Refuting recent media reports that Germany would restrict its supply of weapons to Israel, chancellor Olaf Scholz (Social Democratic Party, SPD) has emphasised that German support for Israel would continue unabated.
His comments were supplemented by those of foreign minister Annalena Baerbock (Greens) who, in a reactionary rant in the German parliament October 10, gave a green light for the Israeli extermination of Palestinian civilians, declaring, “I clearly conveyed to the UN that civilian areas could lose their protected status because they are being abused by terrorists.”
The campaign to suppress any opposition to Israel embraces all of the country’s political parties.
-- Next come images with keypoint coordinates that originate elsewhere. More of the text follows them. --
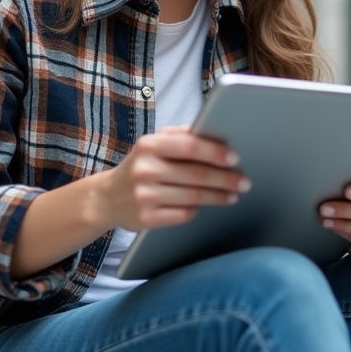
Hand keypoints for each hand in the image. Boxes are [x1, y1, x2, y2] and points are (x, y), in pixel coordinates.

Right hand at [97, 125, 248, 231]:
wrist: (107, 198)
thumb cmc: (140, 166)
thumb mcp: (153, 144)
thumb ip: (180, 135)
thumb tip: (213, 132)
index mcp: (148, 145)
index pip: (189, 146)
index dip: (215, 152)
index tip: (235, 158)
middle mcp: (144, 170)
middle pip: (196, 175)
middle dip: (225, 179)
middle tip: (244, 182)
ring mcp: (144, 196)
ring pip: (193, 197)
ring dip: (219, 196)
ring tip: (233, 194)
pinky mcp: (146, 219)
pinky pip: (183, 215)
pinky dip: (198, 209)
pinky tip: (207, 205)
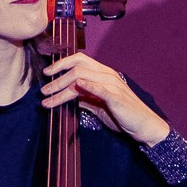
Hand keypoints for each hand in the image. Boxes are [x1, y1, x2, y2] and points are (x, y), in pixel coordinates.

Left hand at [40, 51, 169, 144]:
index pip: (80, 60)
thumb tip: (67, 95)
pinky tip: (77, 86)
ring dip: (62, 87)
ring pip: (82, 78)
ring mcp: (113, 85)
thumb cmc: (123, 116)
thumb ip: (85, 97)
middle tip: (43, 89)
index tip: (46, 73)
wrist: (144, 126)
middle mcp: (108, 75)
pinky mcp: (116, 98)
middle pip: (77, 67)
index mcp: (103, 74)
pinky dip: (88, 85)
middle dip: (57, 77)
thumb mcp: (99, 105)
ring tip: (48, 98)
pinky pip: (101, 88)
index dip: (61, 63)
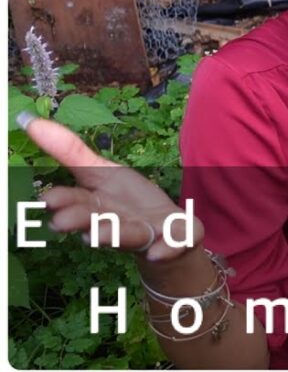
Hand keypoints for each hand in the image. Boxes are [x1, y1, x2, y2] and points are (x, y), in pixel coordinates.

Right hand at [19, 113, 202, 261]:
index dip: (62, 202)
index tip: (47, 200)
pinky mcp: (175, 238)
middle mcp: (115, 225)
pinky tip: (158, 252)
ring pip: (128, 236)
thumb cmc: (127, 201)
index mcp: (96, 207)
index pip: (75, 203)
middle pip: (96, 222)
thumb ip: (70, 151)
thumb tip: (28, 119)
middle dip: (80, 222)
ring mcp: (146, 233)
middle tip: (61, 222)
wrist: (168, 230)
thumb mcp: (102, 172)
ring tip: (102, 234)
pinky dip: (166, 248)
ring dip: (114, 234)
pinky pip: (172, 244)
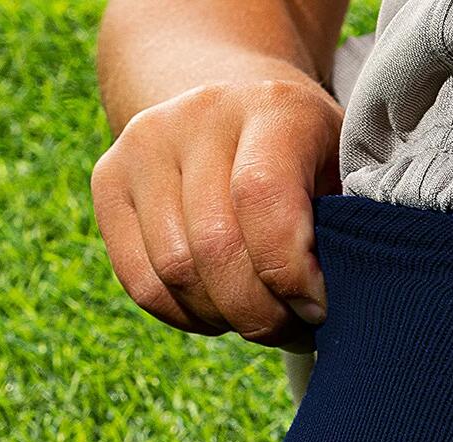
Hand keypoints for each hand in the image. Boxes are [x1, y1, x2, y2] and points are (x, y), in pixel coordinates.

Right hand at [91, 74, 343, 347]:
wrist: (229, 103)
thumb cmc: (303, 161)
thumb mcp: (340, 176)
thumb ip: (344, 231)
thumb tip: (335, 309)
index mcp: (273, 107)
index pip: (262, 197)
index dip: (290, 273)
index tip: (317, 306)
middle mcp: (200, 115)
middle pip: (215, 247)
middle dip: (260, 312)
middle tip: (290, 326)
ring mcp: (145, 143)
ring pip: (176, 273)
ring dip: (223, 317)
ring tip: (257, 313)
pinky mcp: (108, 178)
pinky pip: (141, 284)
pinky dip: (186, 316)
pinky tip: (217, 309)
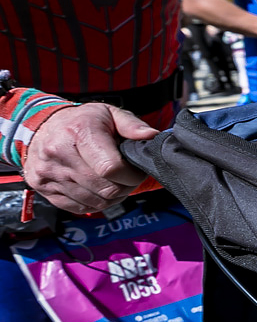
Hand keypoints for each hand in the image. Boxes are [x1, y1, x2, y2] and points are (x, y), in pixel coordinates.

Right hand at [23, 104, 157, 213]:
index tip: (137, 171)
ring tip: (114, 182)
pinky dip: (94, 203)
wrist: (41, 126)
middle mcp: (59, 153)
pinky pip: (78, 207)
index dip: (132, 175)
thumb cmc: (82, 121)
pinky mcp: (43, 187)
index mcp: (79, 133)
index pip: (111, 168)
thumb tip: (151, 136)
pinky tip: (97, 189)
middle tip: (128, 177)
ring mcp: (49, 173)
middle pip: (106, 189)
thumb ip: (132, 125)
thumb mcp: (109, 113)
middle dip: (126, 187)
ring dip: (112, 197)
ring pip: (95, 202)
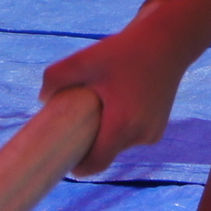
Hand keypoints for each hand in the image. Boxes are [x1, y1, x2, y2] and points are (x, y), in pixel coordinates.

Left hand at [40, 9, 197, 173]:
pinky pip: (131, 136)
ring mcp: (153, 134)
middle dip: (90, 143)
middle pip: (106, 152)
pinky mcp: (158, 128)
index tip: (63, 161)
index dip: (78, 167)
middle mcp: (141, 134)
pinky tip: (116, 106)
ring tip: (99, 108)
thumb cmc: (125, 50)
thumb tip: (42, 99)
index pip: (97, 163)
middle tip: (75, 123)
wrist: (169, 42)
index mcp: (123, 124)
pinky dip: (120, 127)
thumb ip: (56, 77)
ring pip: (119, 144)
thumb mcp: (86, 59)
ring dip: (106, 134)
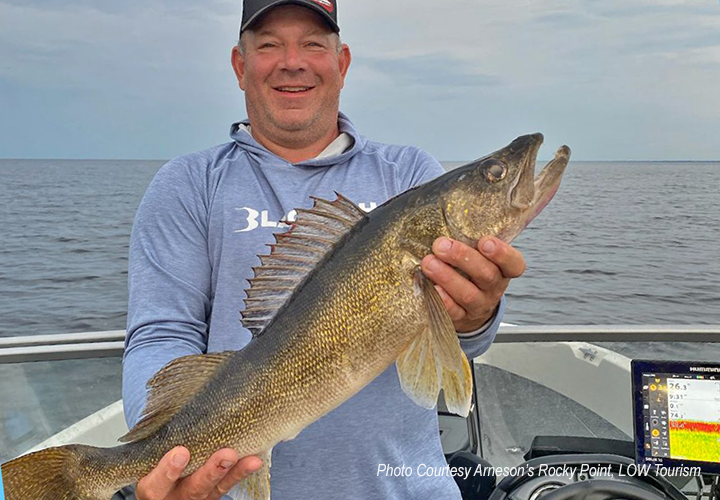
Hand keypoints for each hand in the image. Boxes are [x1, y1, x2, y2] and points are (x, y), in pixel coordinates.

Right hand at [135, 446, 262, 499]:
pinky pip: (227, 485)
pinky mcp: (212, 493)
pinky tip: (254, 461)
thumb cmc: (153, 459)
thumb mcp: (145, 456)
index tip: (181, 452)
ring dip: (233, 472)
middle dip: (211, 471)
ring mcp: (196, 496)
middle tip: (227, 454)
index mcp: (153, 487)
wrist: (164, 481)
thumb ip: (157, 440)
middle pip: (193, 488)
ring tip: (249, 459)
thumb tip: (168, 402)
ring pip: (214, 488)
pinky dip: (240, 473)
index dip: (168, 470)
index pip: (156, 484)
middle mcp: (174, 495)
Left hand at [421, 236, 524, 332]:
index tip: (485, 241)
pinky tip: (432, 288)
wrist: (470, 309)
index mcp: (503, 270)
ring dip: (447, 277)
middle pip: (486, 275)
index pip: (513, 263)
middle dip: (463, 258)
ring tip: (428, 263)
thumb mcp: (479, 257)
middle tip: (441, 245)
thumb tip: (445, 218)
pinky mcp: (461, 319)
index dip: (502, 253)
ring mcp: (479, 305)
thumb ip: (470, 241)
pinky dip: (442, 300)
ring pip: (468, 294)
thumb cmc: (471, 272)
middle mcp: (494, 288)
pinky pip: (453, 312)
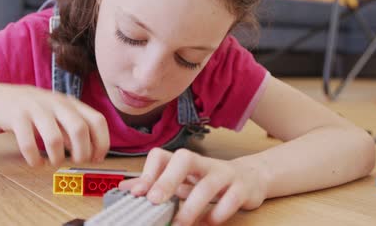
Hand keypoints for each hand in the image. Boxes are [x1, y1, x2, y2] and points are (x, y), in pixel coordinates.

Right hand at [0, 84, 108, 166]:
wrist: (1, 98)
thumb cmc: (36, 110)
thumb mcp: (59, 114)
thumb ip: (75, 131)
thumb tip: (92, 152)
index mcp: (71, 103)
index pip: (97, 120)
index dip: (102, 142)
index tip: (97, 158)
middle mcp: (57, 104)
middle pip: (80, 129)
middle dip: (82, 152)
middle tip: (76, 162)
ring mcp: (37, 109)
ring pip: (54, 139)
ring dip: (57, 158)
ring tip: (54, 162)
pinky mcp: (18, 117)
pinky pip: (28, 144)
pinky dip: (34, 159)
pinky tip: (36, 162)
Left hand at [118, 148, 267, 225]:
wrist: (250, 178)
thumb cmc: (209, 179)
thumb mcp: (182, 180)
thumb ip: (156, 183)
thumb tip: (125, 188)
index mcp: (185, 161)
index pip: (161, 156)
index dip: (148, 173)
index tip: (137, 194)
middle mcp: (204, 163)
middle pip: (184, 159)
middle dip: (167, 180)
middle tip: (155, 201)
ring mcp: (225, 174)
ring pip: (208, 184)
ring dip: (192, 207)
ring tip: (180, 224)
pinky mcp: (243, 189)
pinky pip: (230, 200)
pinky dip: (217, 214)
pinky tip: (207, 223)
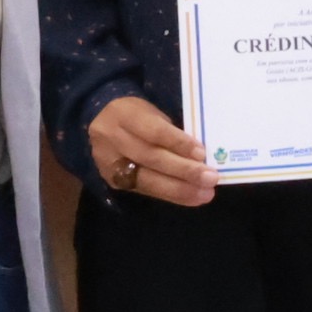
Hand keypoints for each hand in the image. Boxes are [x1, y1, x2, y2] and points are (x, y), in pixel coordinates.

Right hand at [89, 94, 215, 205]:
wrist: (100, 120)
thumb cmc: (137, 115)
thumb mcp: (151, 113)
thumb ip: (170, 132)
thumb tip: (201, 156)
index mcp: (124, 114)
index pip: (153, 131)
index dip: (178, 143)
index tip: (202, 153)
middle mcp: (111, 138)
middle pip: (150, 157)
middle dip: (183, 170)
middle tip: (211, 178)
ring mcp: (108, 161)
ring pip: (146, 178)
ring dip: (179, 189)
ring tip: (205, 194)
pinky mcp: (111, 179)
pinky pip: (143, 190)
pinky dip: (170, 195)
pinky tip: (190, 198)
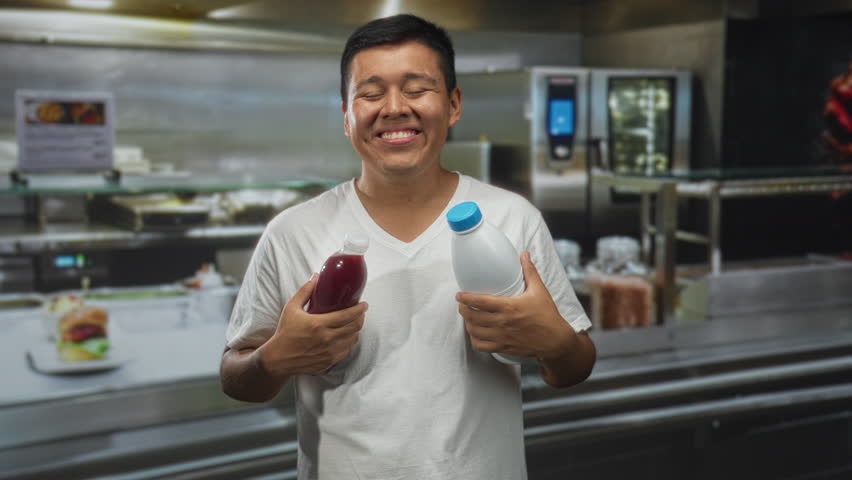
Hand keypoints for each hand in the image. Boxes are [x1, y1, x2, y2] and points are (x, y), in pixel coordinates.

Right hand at [257, 273, 366, 376]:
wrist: (278, 358)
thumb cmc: (285, 332)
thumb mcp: (291, 308)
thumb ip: (305, 291)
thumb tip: (316, 276)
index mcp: (318, 324)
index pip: (347, 315)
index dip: (359, 309)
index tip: (364, 304)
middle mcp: (326, 339)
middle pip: (354, 327)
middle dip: (361, 318)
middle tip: (360, 313)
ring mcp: (329, 353)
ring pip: (353, 340)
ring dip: (356, 330)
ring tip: (353, 323)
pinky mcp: (329, 362)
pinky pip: (346, 351)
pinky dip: (349, 342)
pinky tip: (345, 337)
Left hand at [456, 251, 575, 359]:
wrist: (555, 340)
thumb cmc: (547, 315)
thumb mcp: (539, 290)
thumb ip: (529, 271)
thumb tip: (524, 254)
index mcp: (508, 307)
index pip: (480, 301)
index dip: (465, 298)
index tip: (459, 295)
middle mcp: (502, 322)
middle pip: (472, 316)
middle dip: (463, 309)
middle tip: (462, 304)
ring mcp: (501, 336)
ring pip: (474, 331)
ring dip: (467, 323)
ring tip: (468, 317)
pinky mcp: (503, 347)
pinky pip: (481, 346)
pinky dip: (474, 339)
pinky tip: (475, 333)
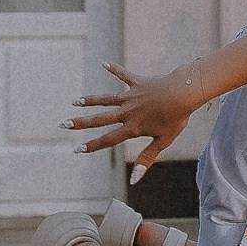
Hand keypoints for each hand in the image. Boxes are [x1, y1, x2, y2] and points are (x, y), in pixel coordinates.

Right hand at [68, 65, 195, 172]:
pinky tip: (104, 64)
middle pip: (100, 119)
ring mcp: (131, 96)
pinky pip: (124, 75)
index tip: (76, 149)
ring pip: (106, 99)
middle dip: (80, 122)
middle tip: (63, 124)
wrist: (183, 93)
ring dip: (90, 100)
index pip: (107, 139)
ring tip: (75, 101)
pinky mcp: (138, 82)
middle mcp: (127, 112)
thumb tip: (133, 181)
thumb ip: (146, 159)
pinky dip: (114, 69)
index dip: (91, 146)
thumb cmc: (176, 118)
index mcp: (132, 127)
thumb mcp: (163, 142)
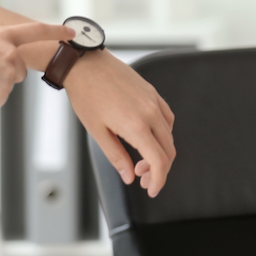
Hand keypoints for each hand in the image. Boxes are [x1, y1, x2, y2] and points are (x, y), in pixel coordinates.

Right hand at [0, 22, 72, 109]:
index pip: (36, 31)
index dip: (56, 32)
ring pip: (9, 83)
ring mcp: (7, 75)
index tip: (73, 34)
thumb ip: (1, 46)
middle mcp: (10, 54)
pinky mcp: (1, 95)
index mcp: (3, 36)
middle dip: (5, 69)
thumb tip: (15, 59)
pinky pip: (0, 97)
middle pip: (20, 68)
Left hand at [63, 50, 177, 196]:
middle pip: (168, 150)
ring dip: (160, 152)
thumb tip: (128, 177)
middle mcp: (151, 113)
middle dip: (159, 169)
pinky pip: (167, 118)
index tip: (152, 190)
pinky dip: (163, 134)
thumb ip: (116, 156)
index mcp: (136, 126)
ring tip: (142, 160)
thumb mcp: (97, 132)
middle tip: (143, 179)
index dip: (159, 180)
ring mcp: (154, 102)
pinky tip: (149, 138)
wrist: (86, 65)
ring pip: (169, 135)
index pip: (159, 160)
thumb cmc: (87, 96)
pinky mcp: (153, 94)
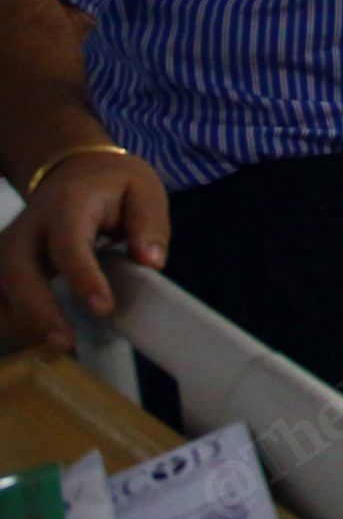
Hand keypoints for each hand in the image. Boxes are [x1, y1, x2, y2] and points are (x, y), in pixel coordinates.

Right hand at [0, 150, 169, 352]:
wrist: (72, 170)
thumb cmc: (112, 184)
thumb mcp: (143, 189)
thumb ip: (150, 223)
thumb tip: (151, 261)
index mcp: (67, 206)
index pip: (68, 244)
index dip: (83, 278)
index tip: (104, 309)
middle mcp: (28, 227)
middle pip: (17, 271)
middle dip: (37, 311)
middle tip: (67, 343)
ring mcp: (9, 247)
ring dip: (20, 322)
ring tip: (57, 348)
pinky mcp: (3, 265)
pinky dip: (12, 321)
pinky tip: (39, 340)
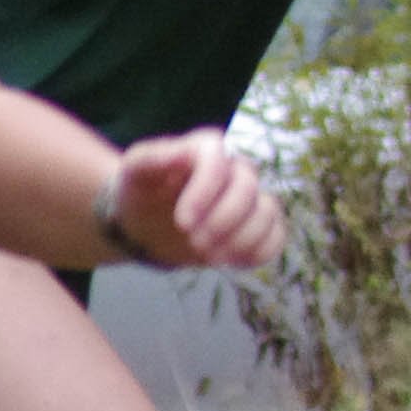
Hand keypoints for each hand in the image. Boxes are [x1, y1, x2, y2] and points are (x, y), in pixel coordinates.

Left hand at [106, 132, 285, 272]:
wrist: (146, 223)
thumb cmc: (140, 192)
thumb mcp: (134, 171)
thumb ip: (151, 157)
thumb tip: (181, 152)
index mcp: (207, 149)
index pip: (219, 163)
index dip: (205, 193)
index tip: (183, 223)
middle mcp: (235, 169)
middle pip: (248, 189)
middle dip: (222, 221)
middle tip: (194, 242)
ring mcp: (250, 198)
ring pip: (267, 213)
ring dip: (240, 240)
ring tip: (209, 256)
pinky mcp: (257, 225)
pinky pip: (276, 237)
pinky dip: (258, 252)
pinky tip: (231, 261)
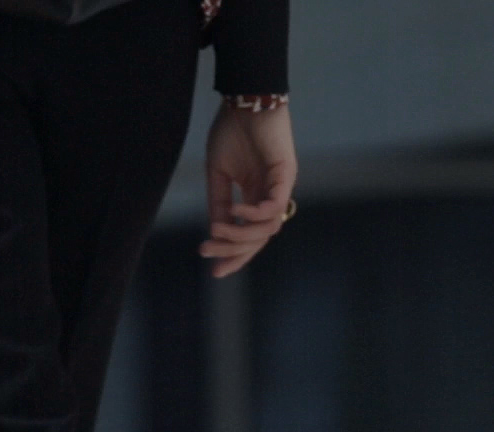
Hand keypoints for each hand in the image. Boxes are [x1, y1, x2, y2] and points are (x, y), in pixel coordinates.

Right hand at [201, 101, 296, 276]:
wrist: (245, 99)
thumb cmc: (232, 131)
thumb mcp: (218, 173)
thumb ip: (219, 203)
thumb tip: (215, 233)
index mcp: (255, 196)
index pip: (249, 236)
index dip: (233, 255)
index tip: (212, 269)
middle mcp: (271, 196)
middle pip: (257, 239)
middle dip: (232, 251)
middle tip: (207, 254)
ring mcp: (280, 187)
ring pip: (266, 229)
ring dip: (240, 235)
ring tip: (216, 231)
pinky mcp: (285, 174)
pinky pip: (274, 206)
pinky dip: (254, 214)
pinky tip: (235, 210)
In Berlin the Christian Democratic Union (CDU) culture minister Joe Chialo has called for public funding to be cut from all arts groups critical of Israel, in particular those backing boycotts over the conflict in Gaza.
Also, in order to nip pro-Palestinian support in the bud, the interior ministry announced at the end of September that it planned to tighten up Germany’s already restrictive citizenship law. Those seeking citizenship in the country must already answer a number of questions about the state of Israel in their applications.
Now, going farther, according to the NDR (North German Radio and Television), the interior ministry has decreed that any foreign national who posts pro-Palestinian slogans such as “From the River to the Sea” on social media will be denied German citizenship.
Back in August, a protester who chanted the latter entirely legitimate slogan at a Berlin rally was fined €600 [$US648] by a German court.
Commenting on the new citizenship law back in March, interior minister Nancy Faeser (SPD) warned in Der Spiegel magazine: “If you don’t share our values, you can’t get a German passport. We have drawn a crystal clear red line here.”
Abedi’s speech at the German Photographic Society was courageous and is to be applauded but–as the events of the past year clearly show–the response of the political elite in Germany to such shows of principle is to intensify its campaign to silence all opposition to Israel’s campaign of terror in the Middle East.